What does this all mean for SA — a key member of Brics and the Global South — which still trades and has relations with the West? We are witnessing the final throes of an Anglo-Saxon empire and a European political elite, throwing everything at the war in a bid to prevent the rise of multipolar world where no single power has the authority to act like a rogue police officer.

The US and Nato’s history of illegal wars and bombing in places such as Serbia, Afghanistan, Iraq, Syria and Libya — all condemned by the UN Security Council — have given democracy in the West a bad name.

Emboldened by Russia and China’s stance against imperialism, the resistance against unipolar Western hegemony in the global South is noteworthy and growing. In Africa, witness the Sahel bloc of Burkina Faso, Niger and Chad, all expelling the French and Americans from their countries and declaring a new common currency.

Locally, the DA is closely aligned with the West and Nato. DA leader John Steenhuisen’s visit to Ukraine was sponsored by the Brenthurst Foundation, a neoliberal conservative think-tank funded by the Oppenheimers, who advise the DA on policy and are closely aligned with the National Endowment for Democracy (NED).

The NED is wholly funded by the US state department, and its founding director, Alan Weinstein, noted in an interview with the Washington Post that it “does much of the work the CIA used to to do”.

The ANC and all South Africans should be wary of becoming a vassal, or client state, of Washington, whose interests will always supersede that of the local population.

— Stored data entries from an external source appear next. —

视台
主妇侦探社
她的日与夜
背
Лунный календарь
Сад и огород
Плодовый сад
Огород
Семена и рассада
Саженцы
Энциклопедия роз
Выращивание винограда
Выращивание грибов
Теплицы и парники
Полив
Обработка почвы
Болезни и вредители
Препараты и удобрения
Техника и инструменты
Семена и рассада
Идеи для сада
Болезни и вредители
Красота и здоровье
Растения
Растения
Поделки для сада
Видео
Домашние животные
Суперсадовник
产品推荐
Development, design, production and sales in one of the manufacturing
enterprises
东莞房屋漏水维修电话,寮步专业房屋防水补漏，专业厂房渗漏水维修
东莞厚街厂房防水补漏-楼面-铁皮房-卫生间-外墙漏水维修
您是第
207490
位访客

China, which presciently chose not to attend the Swiss gathering, is SA’s leading trading partner. It is worth noting that it has never invaded another country. That is unlike the US, which has encircled China with almost 400 military bases, part of more than 800 bases it has globally in the name of “democracy”.

The illegal seizure (theft) of billions in Russian assets by the UK, EU and US has also shown the developing world not to have all their eggs in one basket. “De-dollarisation” is therefore seen as a valid strategy for building self-reliance and a more equitable multipolar world. Brazil and China’s decision to no longer trade in dollars is a case in point.

The founding father of a free liberated Africa, Ghanaian president Kwame Nkrumah, noted at independence in 1957 that “we look neither west, nor east, but forward”. SA’s foreign policy is on a stable and ethical footing, well poised to embrace the rapidly changing geopolitical landscape.

Lomola’s key task is to keep SA’s foreign policy grounded in the distinguished work started by his predecessor, Naledi Pandor, while continuing to play a key leadership role in Africa grounded in principles of sovereignty and equality for all nations and people.

• Cohen is founder of pan-African design and communications consultancy Pathfinder Ubuntu.